→ QUOTED PASSAGE
---
ParaProfessional Training Reveals Heart of Guiding Students at Hillcrest
The room itself carried a quiet sense of purpose. Papers were spread across tables. Pens hovered. Conversations flickered between reflection and anticipation. But at the center of it all was a shared understanding: this was not just about techniques, it was about people. About children. About souls.
At Hillcrest, formation is never left to chance. It is cultivated, intentionally, relationally, and biblically, through a faculty and staff who are themselves continually being trained and equipped. This week, that commitment took on fresh clarity as Ms. Julie gathered the lower school paraprofessionals for a focused, deeply practical training, one that moved beyond classroom management and into the sacred work of shaping hearts.
Ms. Julie began with clarity and direction: “Today’s purpose is to talk about how to respond to student behavior, with a lens of grace, truth, and discipleship.” Not one of those words can stand alone. Grace without truth becomes permissive. Truth without grace becomes harsh. Discipleship without both becomes hollow. But together, they form the foundation of a distinctly Christian approach to education, one that Hillcrest staff are continually learning to live out.
---
→ DATASET CONTENT
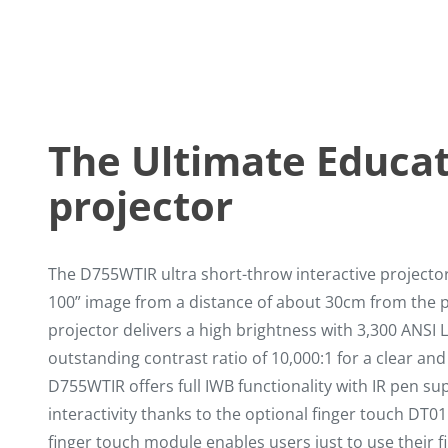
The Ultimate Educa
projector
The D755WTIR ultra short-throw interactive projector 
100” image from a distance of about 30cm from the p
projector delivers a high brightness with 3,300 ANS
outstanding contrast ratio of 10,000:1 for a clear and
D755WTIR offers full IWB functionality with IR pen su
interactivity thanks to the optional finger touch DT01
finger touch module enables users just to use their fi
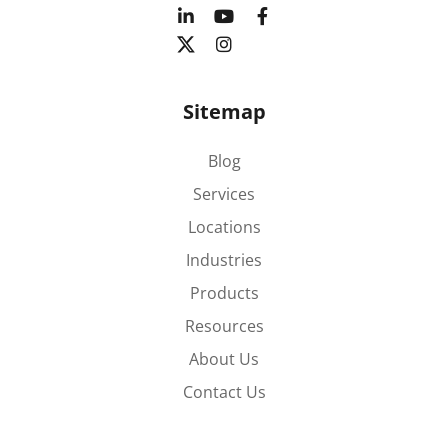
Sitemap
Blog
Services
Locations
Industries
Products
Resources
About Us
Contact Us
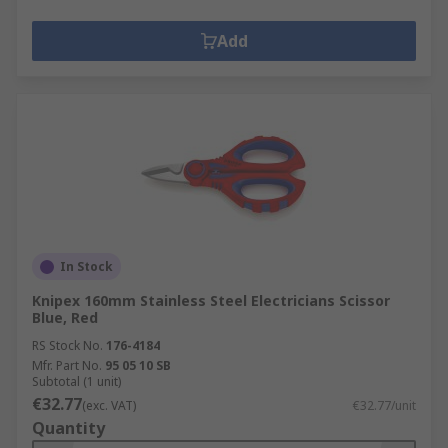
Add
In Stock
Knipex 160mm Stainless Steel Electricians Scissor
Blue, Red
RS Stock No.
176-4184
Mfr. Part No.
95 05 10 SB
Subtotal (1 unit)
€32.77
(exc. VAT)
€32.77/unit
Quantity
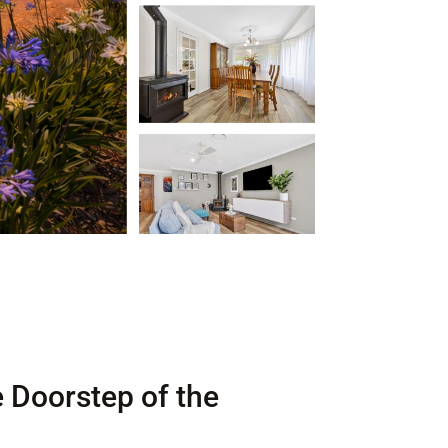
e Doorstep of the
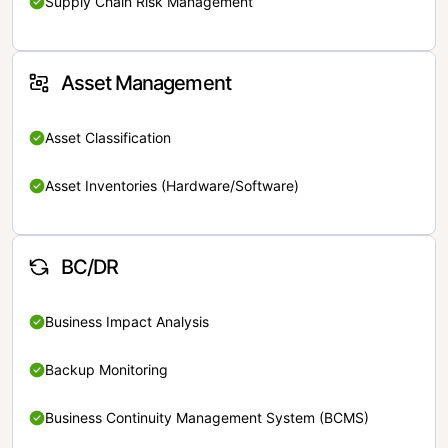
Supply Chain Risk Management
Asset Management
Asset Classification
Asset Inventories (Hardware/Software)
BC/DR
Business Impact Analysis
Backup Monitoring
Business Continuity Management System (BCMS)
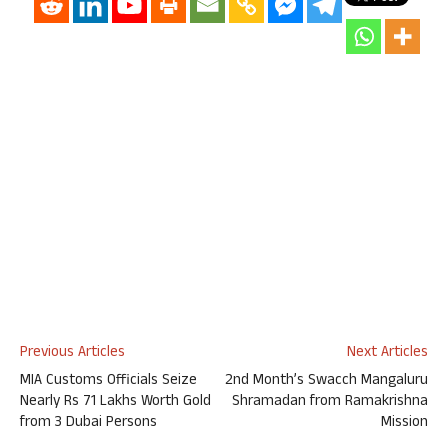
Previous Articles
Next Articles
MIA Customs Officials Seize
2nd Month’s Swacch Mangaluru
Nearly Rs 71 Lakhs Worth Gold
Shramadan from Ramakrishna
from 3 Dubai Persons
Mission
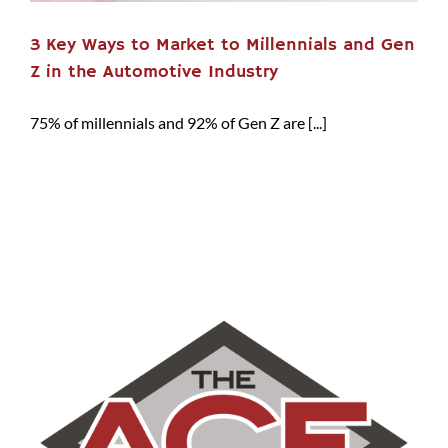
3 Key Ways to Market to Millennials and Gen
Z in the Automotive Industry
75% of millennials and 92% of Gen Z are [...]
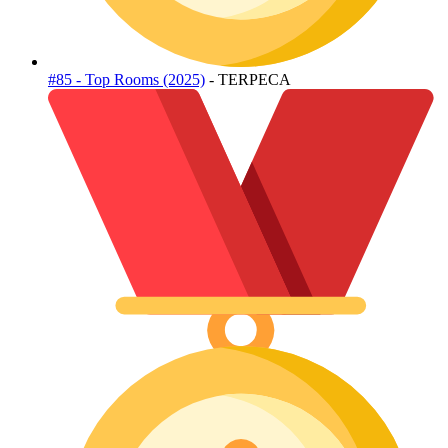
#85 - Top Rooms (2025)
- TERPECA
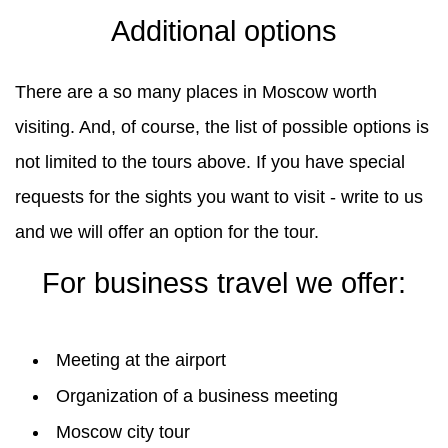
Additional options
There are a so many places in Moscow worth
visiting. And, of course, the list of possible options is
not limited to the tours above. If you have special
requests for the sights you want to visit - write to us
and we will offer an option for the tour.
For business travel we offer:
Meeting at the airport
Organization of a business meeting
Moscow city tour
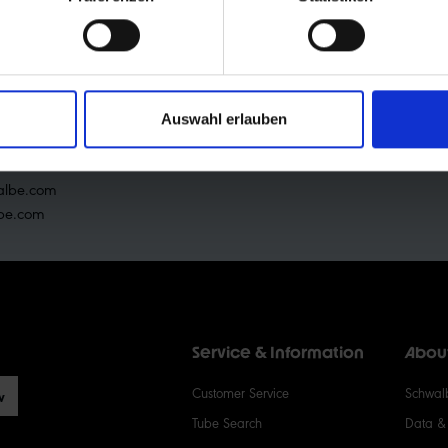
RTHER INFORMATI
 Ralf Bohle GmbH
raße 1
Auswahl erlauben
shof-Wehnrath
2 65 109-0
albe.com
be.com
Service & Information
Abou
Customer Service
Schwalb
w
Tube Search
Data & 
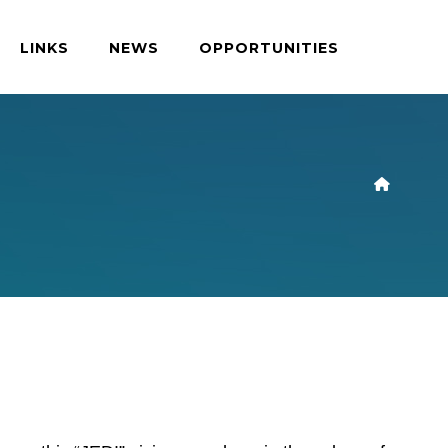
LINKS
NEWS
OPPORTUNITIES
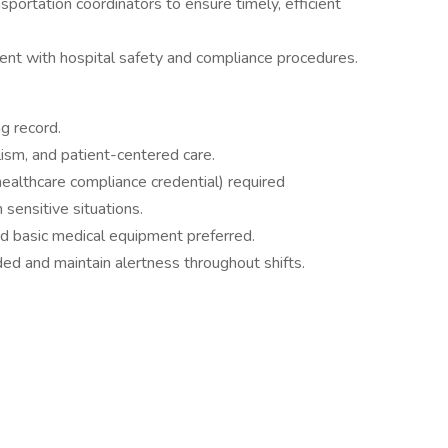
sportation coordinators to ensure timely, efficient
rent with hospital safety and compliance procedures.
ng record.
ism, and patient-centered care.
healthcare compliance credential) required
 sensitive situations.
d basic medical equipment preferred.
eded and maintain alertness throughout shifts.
---
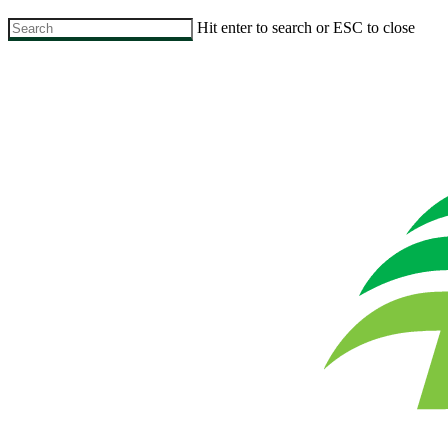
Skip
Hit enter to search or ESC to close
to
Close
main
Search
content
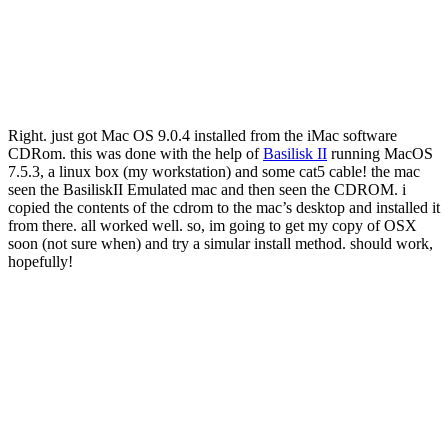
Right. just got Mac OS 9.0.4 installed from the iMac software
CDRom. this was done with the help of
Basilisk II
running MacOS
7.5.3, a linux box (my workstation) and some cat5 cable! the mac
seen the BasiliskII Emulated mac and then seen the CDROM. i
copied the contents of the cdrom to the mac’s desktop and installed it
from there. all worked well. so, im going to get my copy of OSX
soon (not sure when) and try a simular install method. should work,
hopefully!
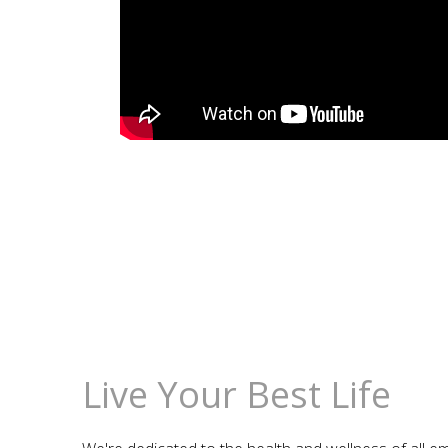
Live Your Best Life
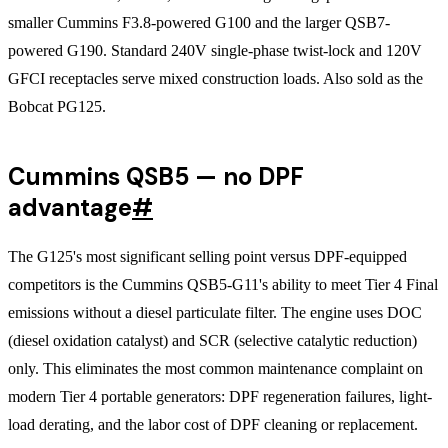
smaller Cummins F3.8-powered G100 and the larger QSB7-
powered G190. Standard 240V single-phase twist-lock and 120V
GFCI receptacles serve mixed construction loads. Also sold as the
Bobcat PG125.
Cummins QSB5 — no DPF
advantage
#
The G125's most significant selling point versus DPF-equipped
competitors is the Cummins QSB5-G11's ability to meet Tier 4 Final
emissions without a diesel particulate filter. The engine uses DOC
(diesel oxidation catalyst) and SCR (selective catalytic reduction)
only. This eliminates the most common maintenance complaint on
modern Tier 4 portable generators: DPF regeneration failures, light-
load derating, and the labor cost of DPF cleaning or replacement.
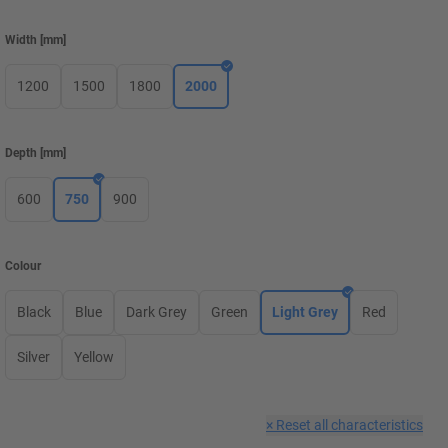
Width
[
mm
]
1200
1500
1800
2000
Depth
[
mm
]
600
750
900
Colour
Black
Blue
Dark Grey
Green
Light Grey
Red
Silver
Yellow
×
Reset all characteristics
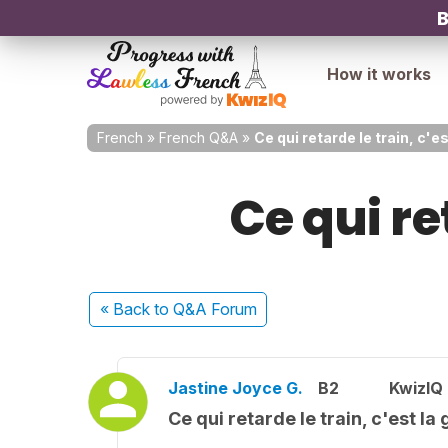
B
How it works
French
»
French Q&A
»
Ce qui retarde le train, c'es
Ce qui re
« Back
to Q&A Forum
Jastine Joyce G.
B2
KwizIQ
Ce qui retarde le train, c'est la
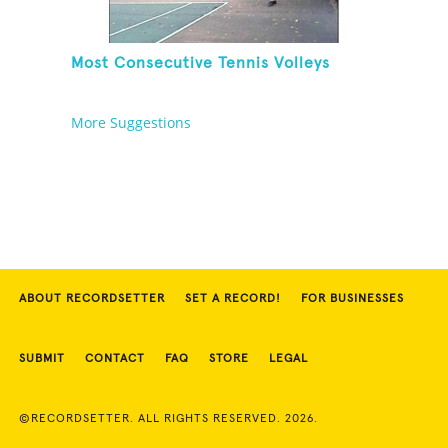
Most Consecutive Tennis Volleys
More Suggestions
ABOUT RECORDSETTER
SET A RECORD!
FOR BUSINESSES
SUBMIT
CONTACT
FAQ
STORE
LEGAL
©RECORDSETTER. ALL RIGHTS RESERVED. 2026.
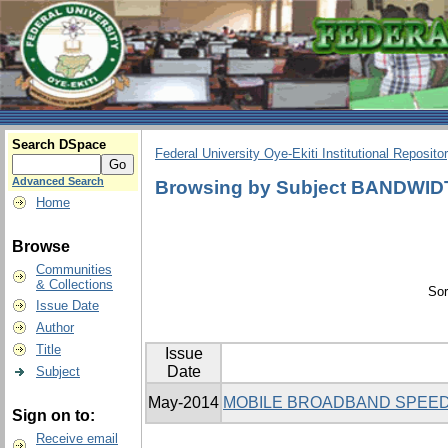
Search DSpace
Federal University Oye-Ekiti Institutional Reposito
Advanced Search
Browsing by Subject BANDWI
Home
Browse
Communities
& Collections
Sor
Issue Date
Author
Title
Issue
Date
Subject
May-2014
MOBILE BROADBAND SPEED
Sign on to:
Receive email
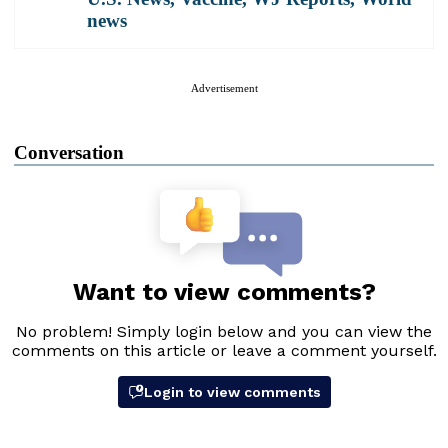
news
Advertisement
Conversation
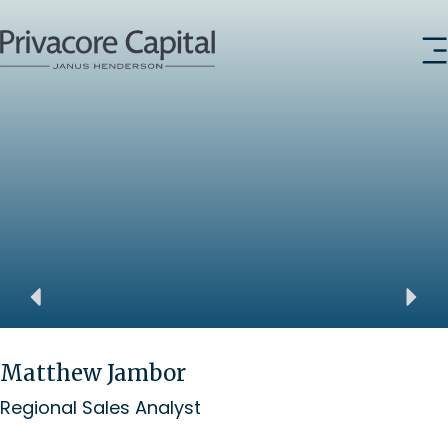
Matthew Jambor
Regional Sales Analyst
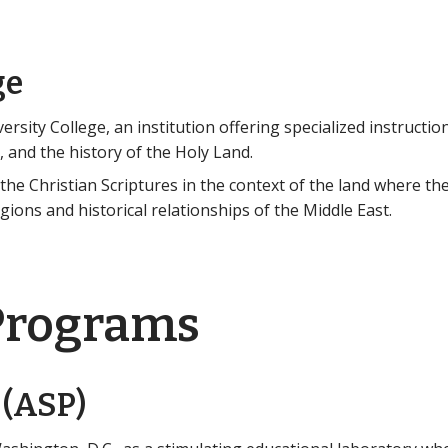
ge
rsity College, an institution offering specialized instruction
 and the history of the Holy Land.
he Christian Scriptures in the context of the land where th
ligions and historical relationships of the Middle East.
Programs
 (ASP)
---
→ ASSIGNMENT 1
What three words did Ms. Julie name as the lens for responding to student behavior in the Hillcrest training article? List them.
→ ASSIGNMENT 2
Carry on the Hillcrest paraprofessional training article from the point where it ends.
The rows have nothing to do with what is asked here.

→ FINAL ANSWER 1
- grace
- truth
- discipleship

→ FINAL ANSWER 2
From there, Ms. Julie anchored the training in a powerful biblical image, the Mercy Seat. She explained that this was not simply a new name for “take a break,” but a reorientation of the entire philosophy: “We want to keep aligning everything back to Jesus. Everything back to the Bible.” Drawing from the story of Miriam, who was cast out and later restored, she painted a picture of discipline not as exile, but as a pathway to redemption.
One of the most defining moments of the training came when Ms. Julie reframed the role of the paraprofessional. With quiet conviction, she told them: “You’re not just a helper. You are shepherds in the moment.” That statement settled into the room. Because it elevated everything. In those in-between spaces, hallways, desks, corners of classrooms, paraprofessionals are not filling gaps. They are stepping into ministry.
There is a weight to that calling, but also a freedom. Unlike the teacher who must keep the class moving, the para has the gift of time. Time to kneel beside a child. Time to listen. Time to speak truth that might otherwise be rushed past. And in those moments, the real work of formation happens.
The training then moved into the practical clear and repeatable steps that bring structure to emotionally complex moments. Ms. Julie laid them out with clarity, not as theory, but as tools to be used immediately.
Perhaps one of the most compelling examples Julie shared was a real interaction with a student struggling with honesty. Feeling stuck, she turned to Scripture, opening Proverbs in front of the student. Together, they read. They talked about truth, about joy, about the weight of a crushed spirit. And then she spoke directly into his identity: “God created you to be truthful.” “God created you to be a joy-bringer.”
You could see, she said, “the wheels turning.” This is what discipleship looks like, not in a sermon, but in a moment. Not from a stage, but beside a child.
As the year enters its final stretch, Ms. Julie named a reality every educator feels: fatigue. The fourth quarter is long. Energy wanes. Patience is tested. But instead of retreating, she issued a focused charge: “Pick one to two students.” Not ten. Not all. Just one or two. “Who needs extra love? Who have you been battling with? Who needs you to see them differently?”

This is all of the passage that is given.